A cracker is a person who exploits information systems — access terminals, computer systems, telecom and vidcom lines, and radio — for profit, leverage, or their own ends. The majority are found in the Main Asteroid Belt, where the decentralized infrastructure of the Confederacy, the information hunger of independent spacer communities, and the practical absence of any unified law enforcement create conditions uniquely hospitable to the trade. Individual crackers may make their entire living from obtaining and selling information to interested parties, including private individuals, Confederate governments, and even the Consortium itself.
A phreaker is a cracker who specializes in communications systems — manipulating or exploiting telecom infrastructure, vidcom lines, relay networks, and the routing protocols of Solarnet itself.

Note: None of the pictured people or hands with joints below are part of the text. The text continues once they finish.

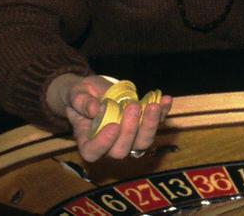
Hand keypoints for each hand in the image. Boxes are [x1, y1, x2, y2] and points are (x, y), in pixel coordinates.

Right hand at [50, 73, 172, 162]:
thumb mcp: (77, 94)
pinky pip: (157, 124)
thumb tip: (95, 109)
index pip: (93, 152)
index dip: (103, 143)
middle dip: (130, 130)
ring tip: (152, 105)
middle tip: (133, 107)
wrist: (96, 91)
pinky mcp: (144, 126)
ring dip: (150, 125)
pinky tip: (166, 99)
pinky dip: (163, 113)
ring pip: (142, 143)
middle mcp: (109, 145)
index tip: (112, 126)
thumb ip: (82, 102)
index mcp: (87, 141)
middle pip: (121, 150)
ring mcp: (129, 137)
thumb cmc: (83, 96)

The distinction is one of emphasis rather than kind; most phreakers are crackers by trade, with a particular affinity for the network's nervous system rather than its endpoints.
The Main Asteroid Belt is the natural home of the cracker trade. Its geography — thousands of independent platforms, stations, and vessels operating under the light jurisdiction of the Confederacy — produces a demand for information that no official channel reliably satisfies. Who is carrying what cargo. Where a given ship intends to dock. What the Consortium is planning. What the Technocracy already knows. In the Belt, information is currency in the most literal sense, and those who can reliably obtain it command a premium.
The Consortium, despite being the faction most threatened by the profession, is also among its most consistent clients — purchasing intelligence on Technocracy movements, Alliance cell activity, and Belt political sentiment through intermediaries who maintain careful distance from the source. This pragmatic hypocrisy is not lost on the crackers themselves, and rates for Consortium work are typically adjusted accordingly.